I am assuming they just mean in regards to types and the like - to get the same performance characteristics out of the code would be bonkers.
My take is that they are open sourcing it because they don't just want to use it to compete with Microsoft to host SQL Server workloads on a better basis than Microsoft's licensing policy has let them in the past, but also to just undercut Microsoft's SQL Server licensing revenue generally.
As a business strategy, sure, but given the way everyone I've heard from AWS talks about Microsoft and SQL Server licensing, I wouldn't be surprised if there was a good deal of spite involved, too.
'' is null
evaluates to true in Oracle. It also has features like "fast refresh" on materialized views which might be tricky to emulate on other db engines. Nothing's impossible, but it's certainly more of a challenge.I have some pretty complicated materialized views which the devs said would not work with their first implementation.
This was a major pain for us especially in our java data-access layer.
I'm not sure exactly how compatible - I've never had to use it - but EDB has been around for a while and is commercially backed.

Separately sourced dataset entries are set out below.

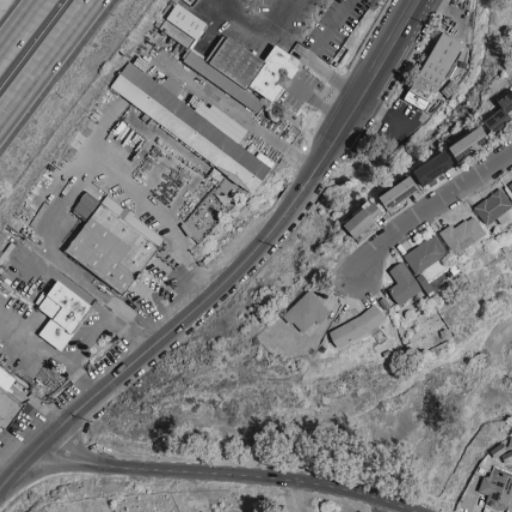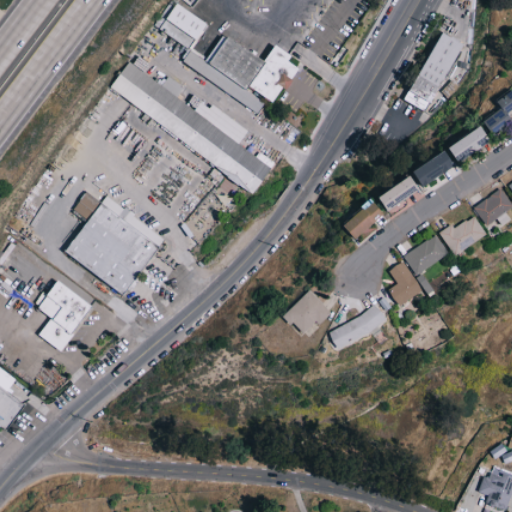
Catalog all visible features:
road: (20, 26)
road: (264, 30)
road: (389, 36)
road: (310, 55)
building: (232, 62)
road: (48, 63)
building: (439, 73)
road: (316, 100)
road: (384, 112)
building: (500, 113)
road: (254, 125)
building: (193, 126)
building: (468, 144)
building: (433, 169)
building: (510, 183)
building: (398, 193)
road: (136, 197)
road: (426, 202)
building: (493, 207)
building: (363, 222)
building: (463, 235)
building: (113, 242)
building: (425, 255)
road: (67, 259)
building: (403, 283)
road: (206, 299)
building: (306, 312)
building: (63, 313)
building: (357, 326)
road: (90, 332)
building: (7, 400)
road: (220, 474)
building: (497, 488)
road: (296, 496)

Plus they employ some core PostgreSQL contributors.
I wonder if anyone starting out today chooses Oracle as their relational database.
It's not a great solution for tech companies, but they do say no one ever got fired for choosing Oracle or IBM or whatever, mainly because you can always pay them to fix your shit and there will always be someone supporting those products.
Your boss does.
That hasn't been the default behavior for something like 5 years.
Beyond that the values aren't "random" as much as "one of the values from the set" which can be a useful feature in cares where you want any of the values and don't want the performance hit that comes with using an aggregate function particularly on very very large sets.
a) you are already familiar with Oracle, and
b) you have a very small data set:
“Oracle Database 18c XE supports up to:
3 Pluggable Databases
2 CPUs for foreground processes
2GB of RAM (SGA and PGA combined)
12GB of user data on disk (irrespective of compression factor)”
On Mac, it is more interesting; there's only ODBC, Microsoft doesn't support the same psqlODBC you can use in Windows and you have to purchase one of the supported commercial ODBC drivers.
There was resistance after a data warehouse (BO) was introduced because pivot tables were so flexible and well-understood.
So will all the other 'software interface' owners of the world.
Announcing this first for SQL server might be a way to launch softly and learn.
The only mentions so far are for Aurora for PostgreSQL, or self-hosted PostgreSQL.